3
votes

I'd like to compute the gradient of the loss wrt all the network params. The problem arises when I try to reshape each weight matrix in order to be 1 dimensional (it is useful for computations that I do later with the gradients).

At this point Tensorflow outputs a list of None (which means that there is no path from the loss to those tensors while there should be as they are the model parameters reshaped).

Here is the code:

all_tensors = list()
for dir in ["fw", "bw"]:
    for mtype in ["kernel"]:
        t = tf.get_default_graph().get_tensor_by_name("encoder/bidirectional_rnn/%s/lstm_cell/%s:0" % (dir, mtype))
        all_tensors.append(t)
        # classifier tensors:
    for mtype in ["kernel", "bias"]:
        t = tf.get_default_graph().get_tensor_by_name("encoder/dense/%s:0" % (mtype))
        all_tensors.append(t)
all_tensors = [tf.reshape(x, [-1]) for x in all_tensors]
tf.gradients(self.loss, all_tensors)

all_tensor at the end of the for loops is a list of 4 components with matrices of different shapes. This code outputs [None, None, None, None]. If I remove the reshape line all_tensors = [tf.reshape(x, [-1]) for x in all_tensors] the code works fine and returns 4 tensor containing the gradients wrt each param.

Why does it happen? I'm pretty sure that reshape doesn't break any dependency in the graph, otherwise it couldn't be used in any network at all.

1

1 Answers

1
votes

Well, the fact is that there is no path from your tensors to the loss.
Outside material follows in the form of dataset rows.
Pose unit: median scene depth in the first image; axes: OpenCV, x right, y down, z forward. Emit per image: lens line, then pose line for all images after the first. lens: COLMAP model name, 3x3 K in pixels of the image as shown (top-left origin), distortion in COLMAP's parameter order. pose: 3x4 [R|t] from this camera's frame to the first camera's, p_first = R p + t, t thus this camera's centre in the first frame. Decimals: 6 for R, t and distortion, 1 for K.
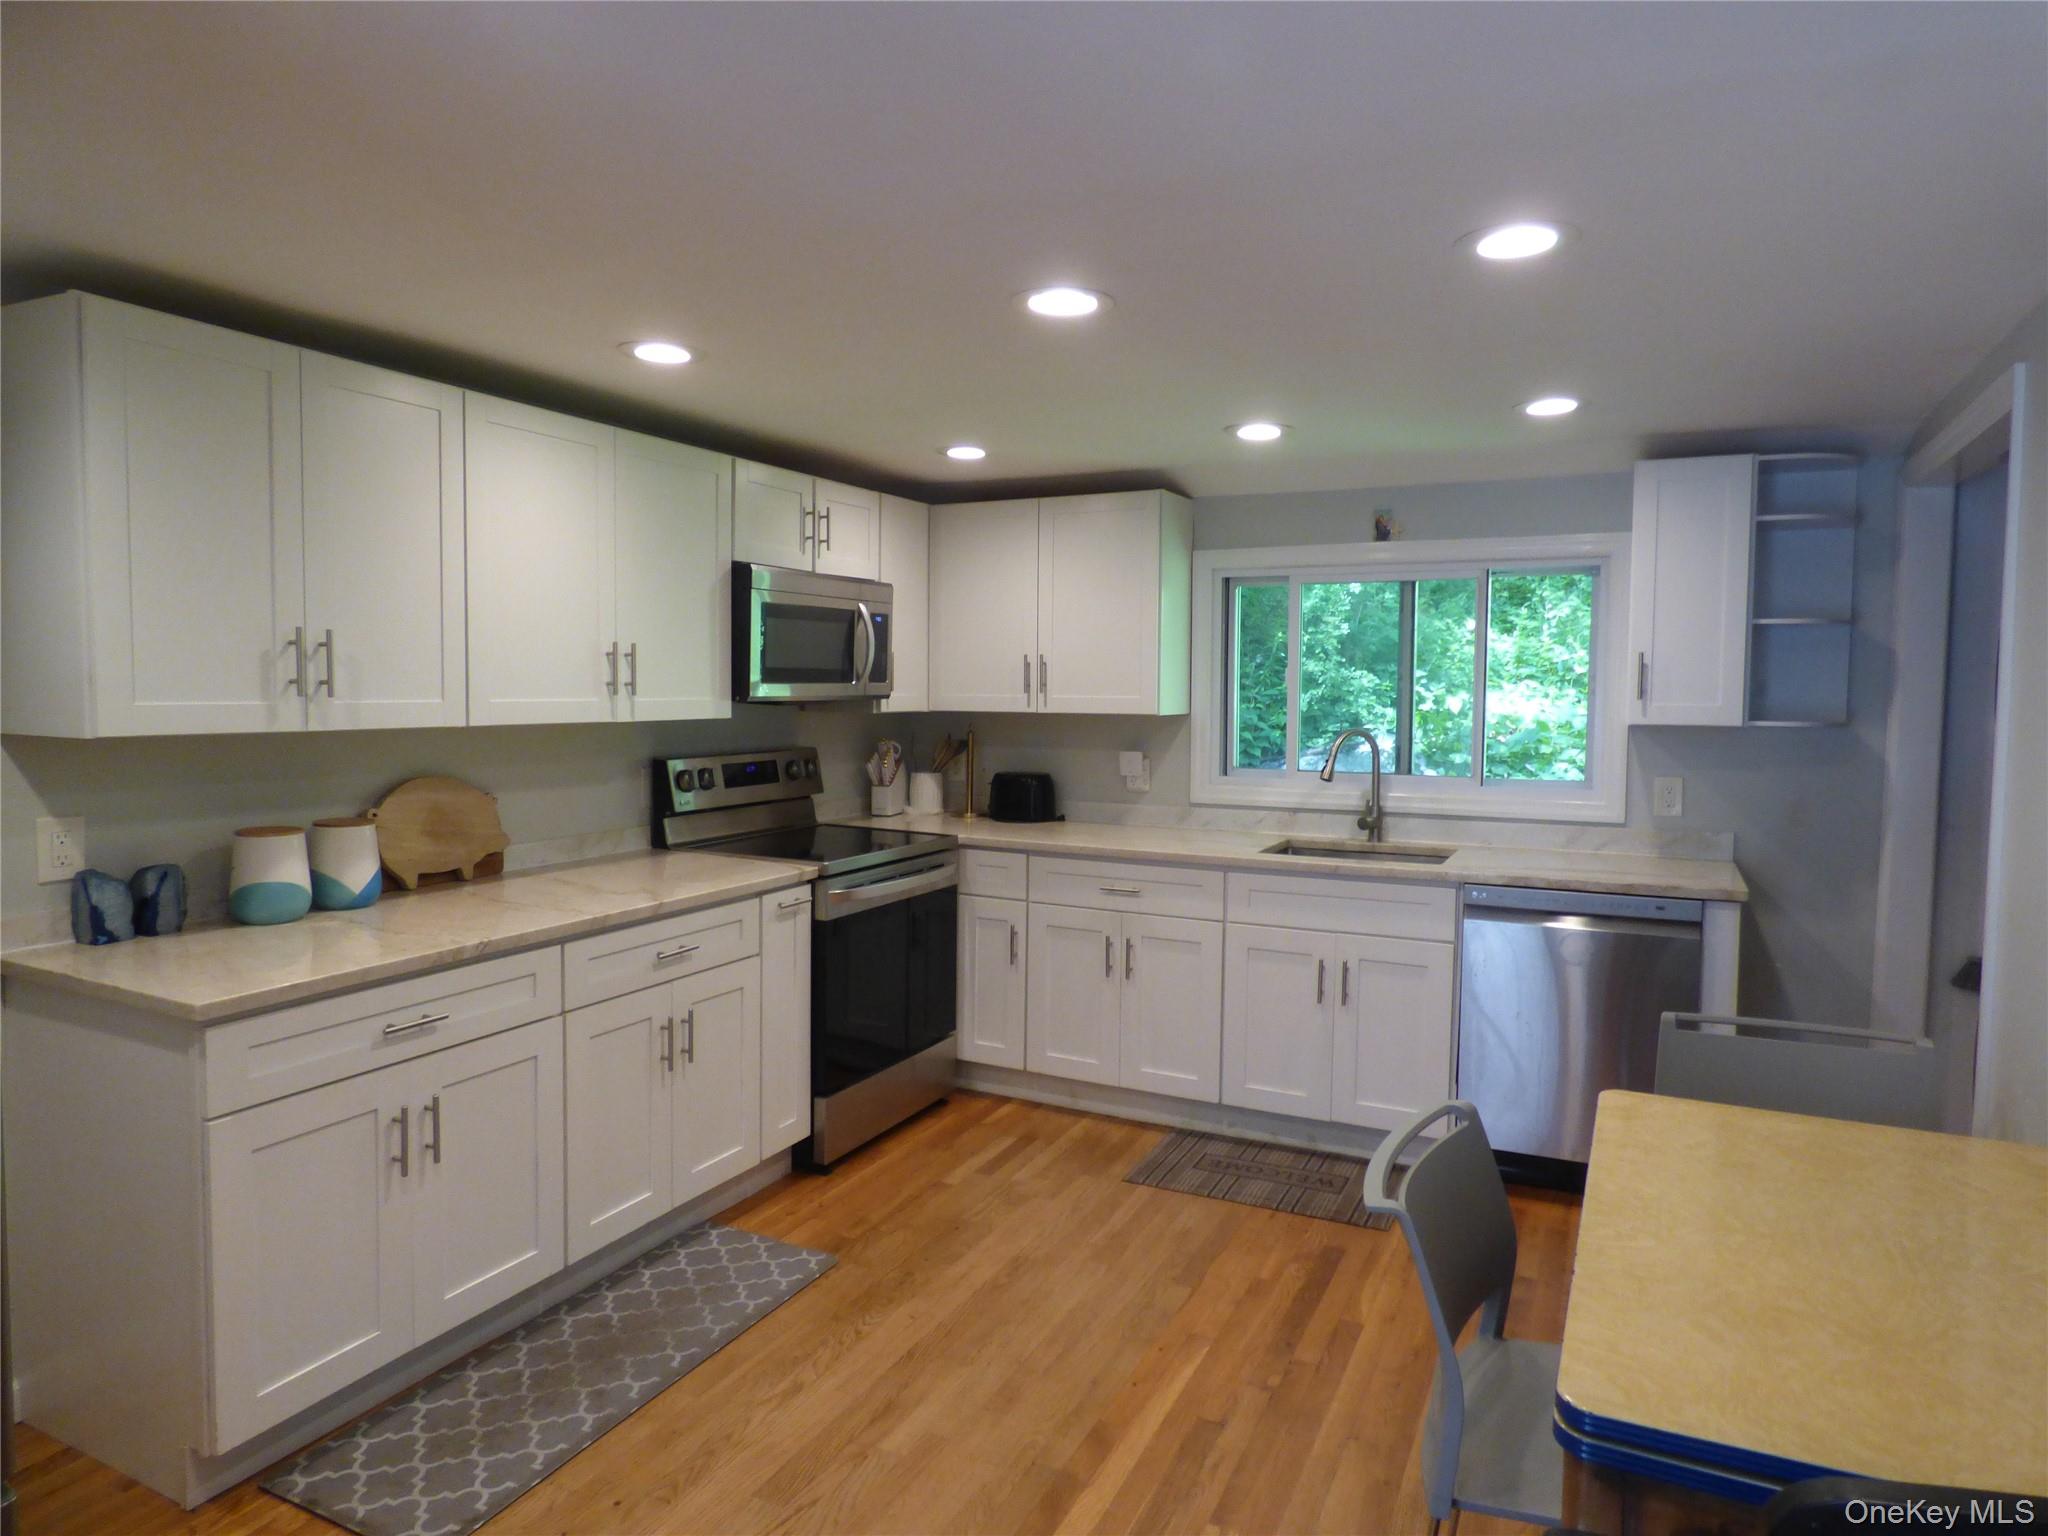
lens RADIAL K [[1236.9, 0, 1015.9], [0, 1236.9, 768.7], [0, 0, 1]] dist [-0.018567, -0.005767]
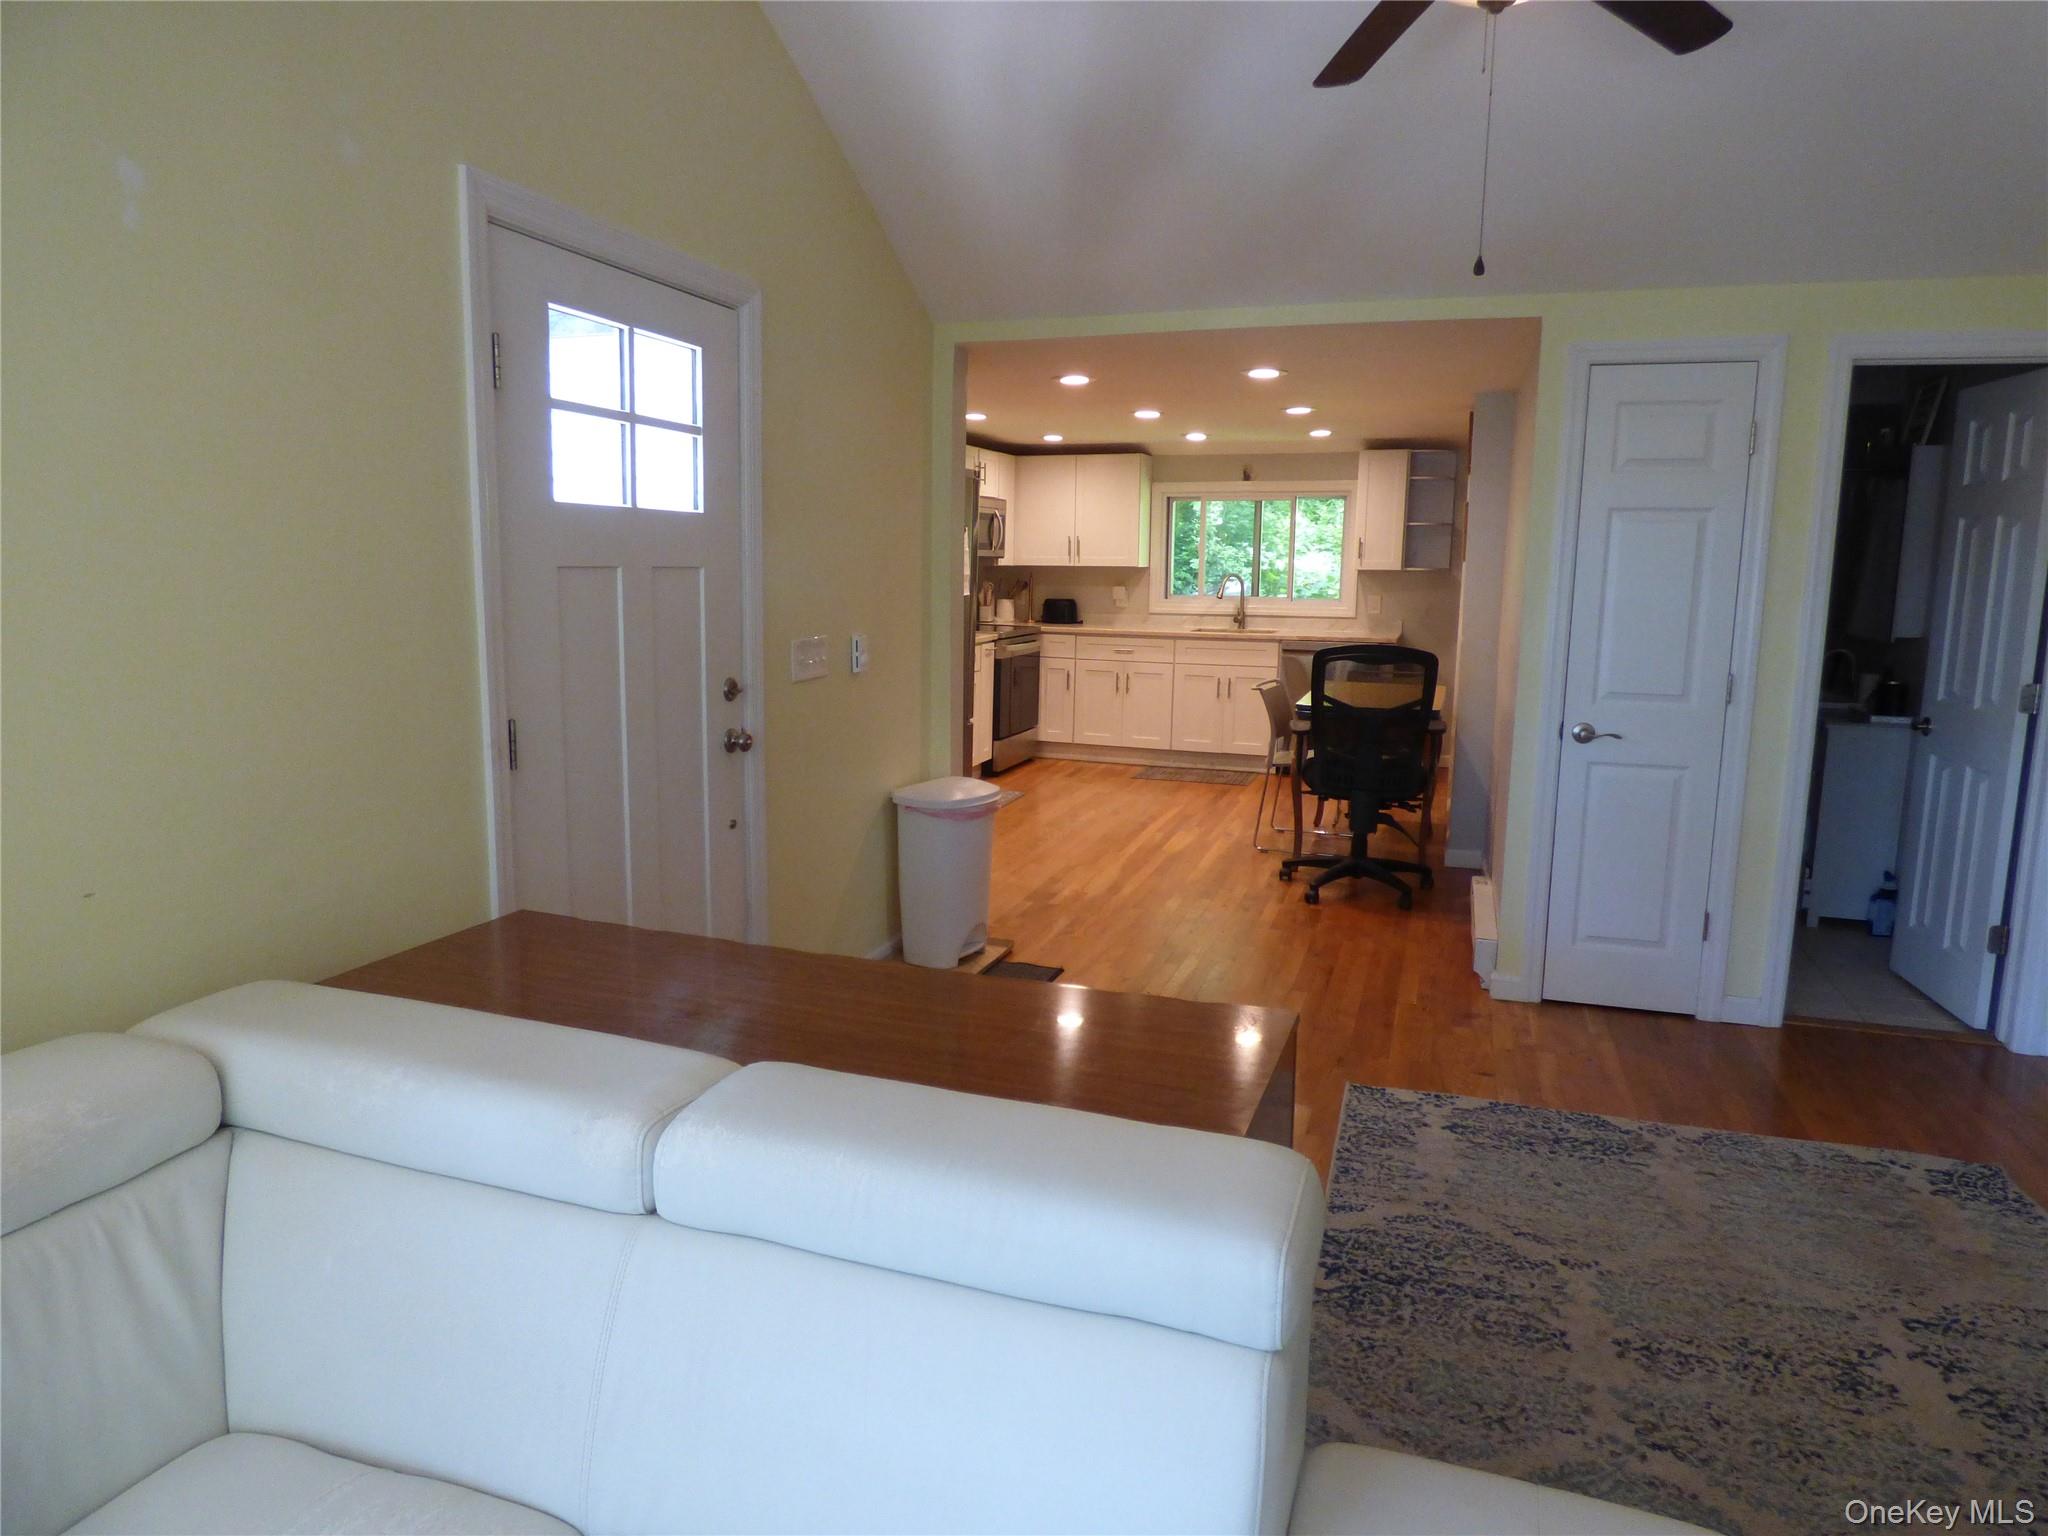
lens RADIAL K [[1236.9, 0, 1011.9], [0, 1236.9, 759.2], [0, 0, 1]] dist [-0.018567, -0.005767]
pose [[0.991924, -0.016830, 0.125716, -0.318094], [0.005232, 0.995743, 0.092026, 0.075590], [-0.126729, -0.090625, 0.987789, -0.910930]]
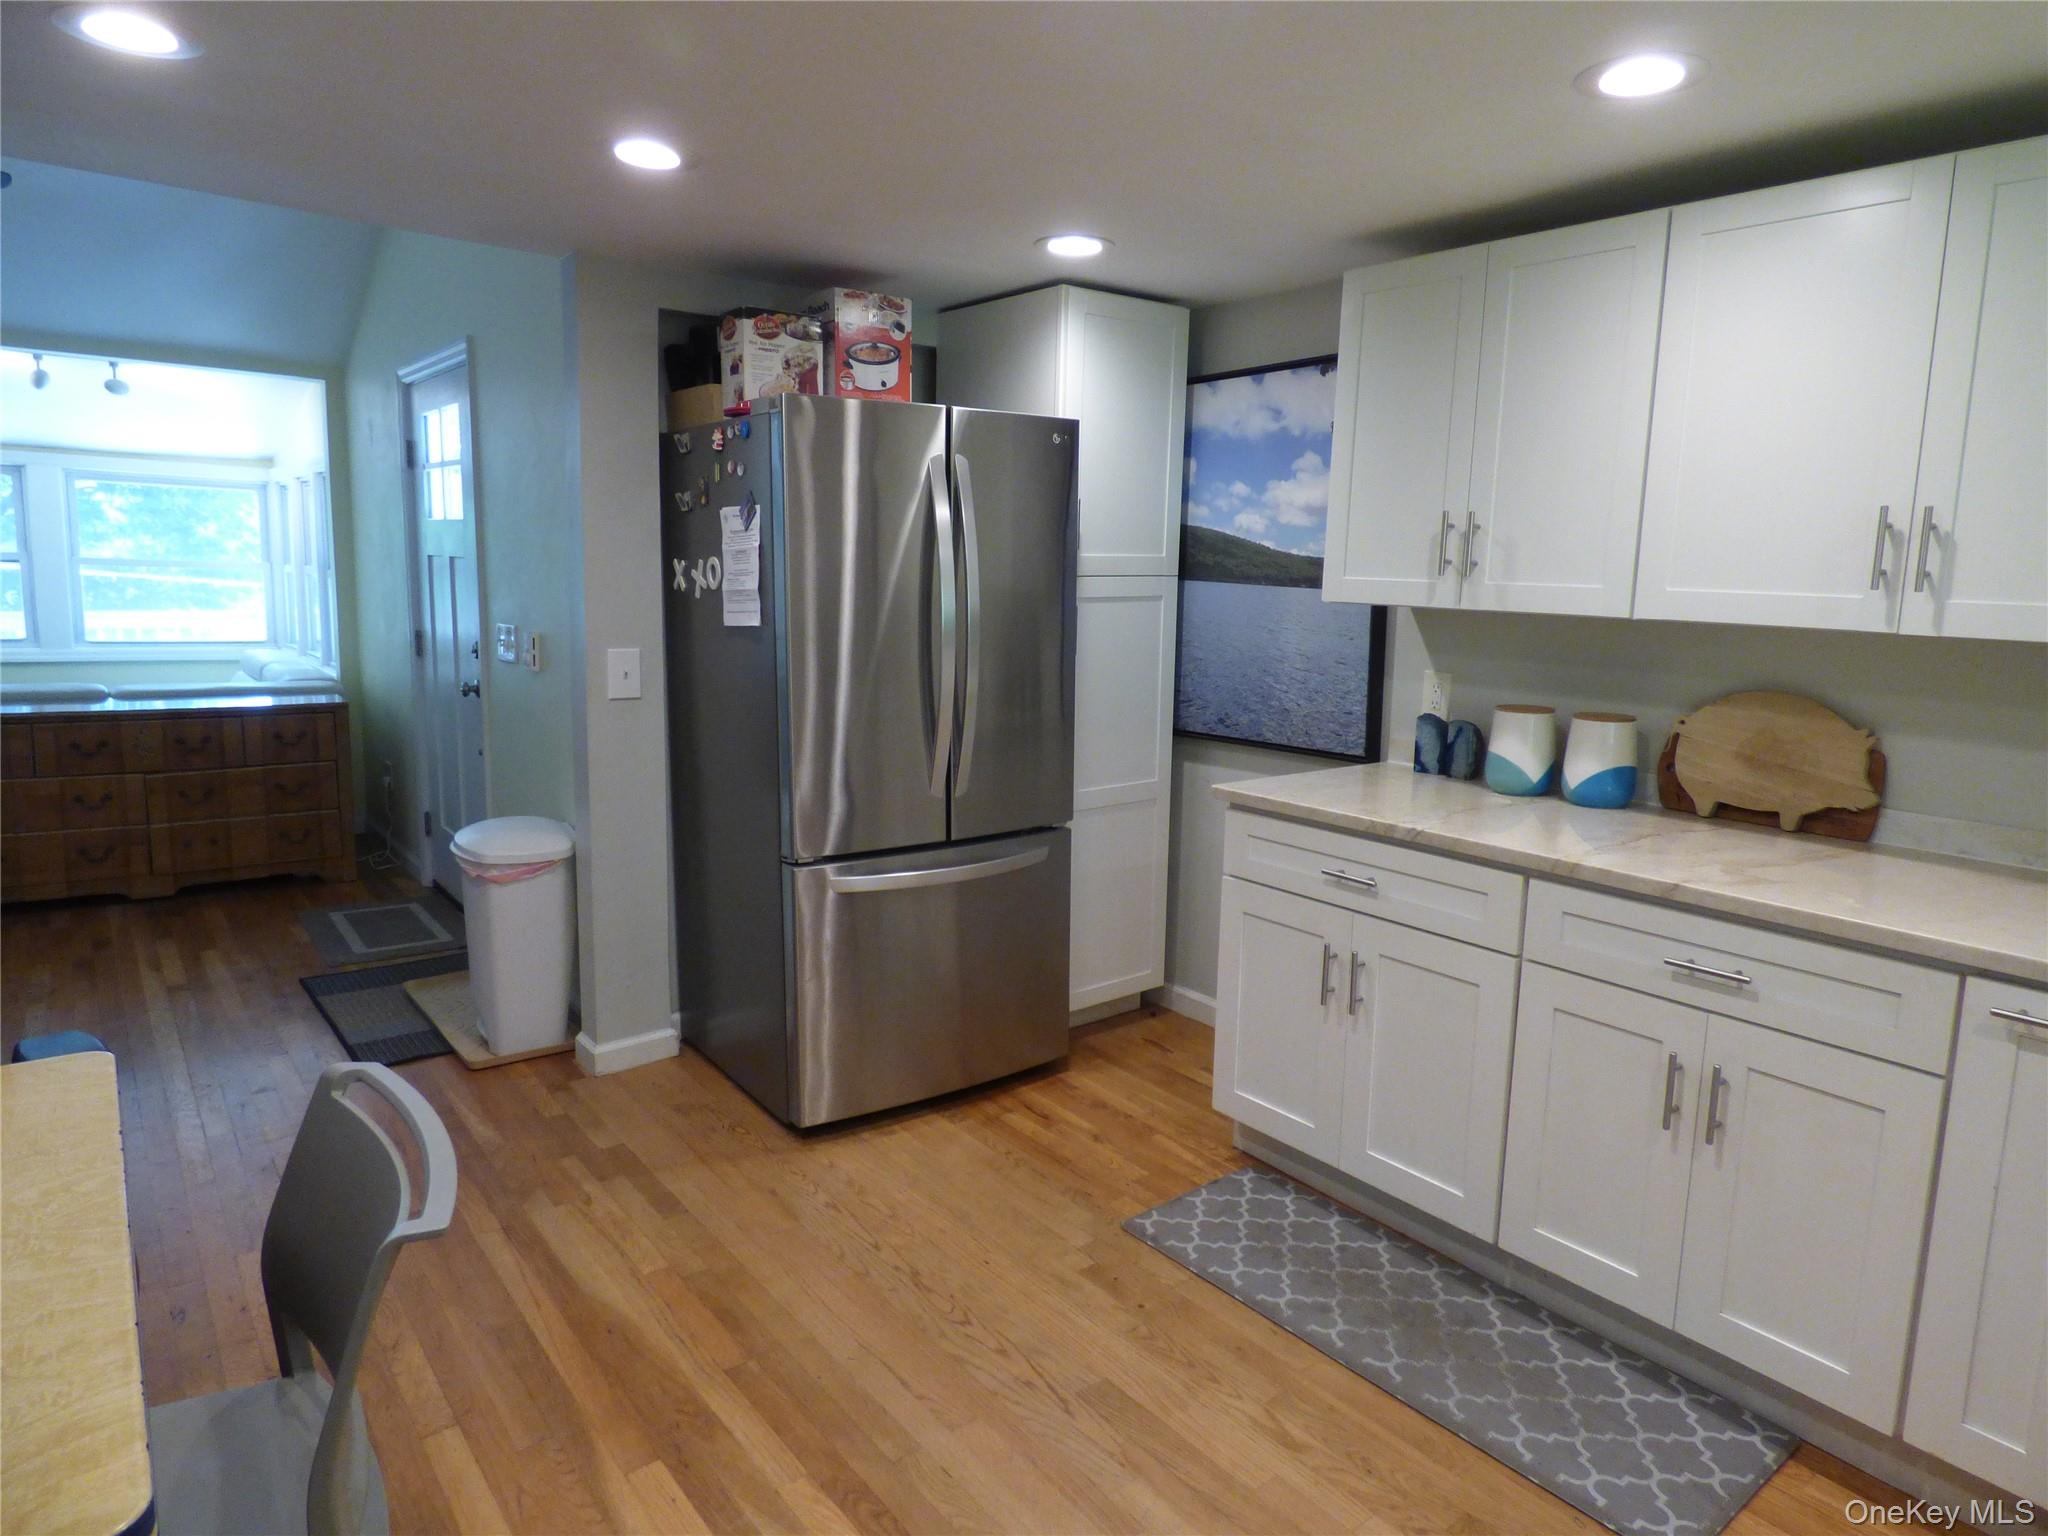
lens RADIAL K [[1236.9, 0, 1083.0], [0, 1236.9, 772.4], [0, 0, 1]] dist [-0.018567, -0.005767]
pose [[-0.422534, 0.123937, -0.897834, 1.374858], [-0.090827, 0.979830, 0.178000, -0.134638], [0.901785, 0.156759, -0.402754, 2.886805]]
If you think of the computation graph in TensorFlow, self.loss is defined through a series of operations that at some point use the tensors your are interested in. However, when you do:

all_tensors = [tf.reshape(x, [-1]) for x in all_tensors]

You are creating new nodes in the graph and new tensors that are not being used by anyone. Yes, there is a relationship between those tensors and the loss value, but from the point of view of TensorFlow that reshaping is an independent computation.

If you want to do something like that, you would have to do the reshaping first and then compute the loss using the reshaped tensors. Or, alternatively, you can just compute the gradients with respect to the original tensors and then reshape the result.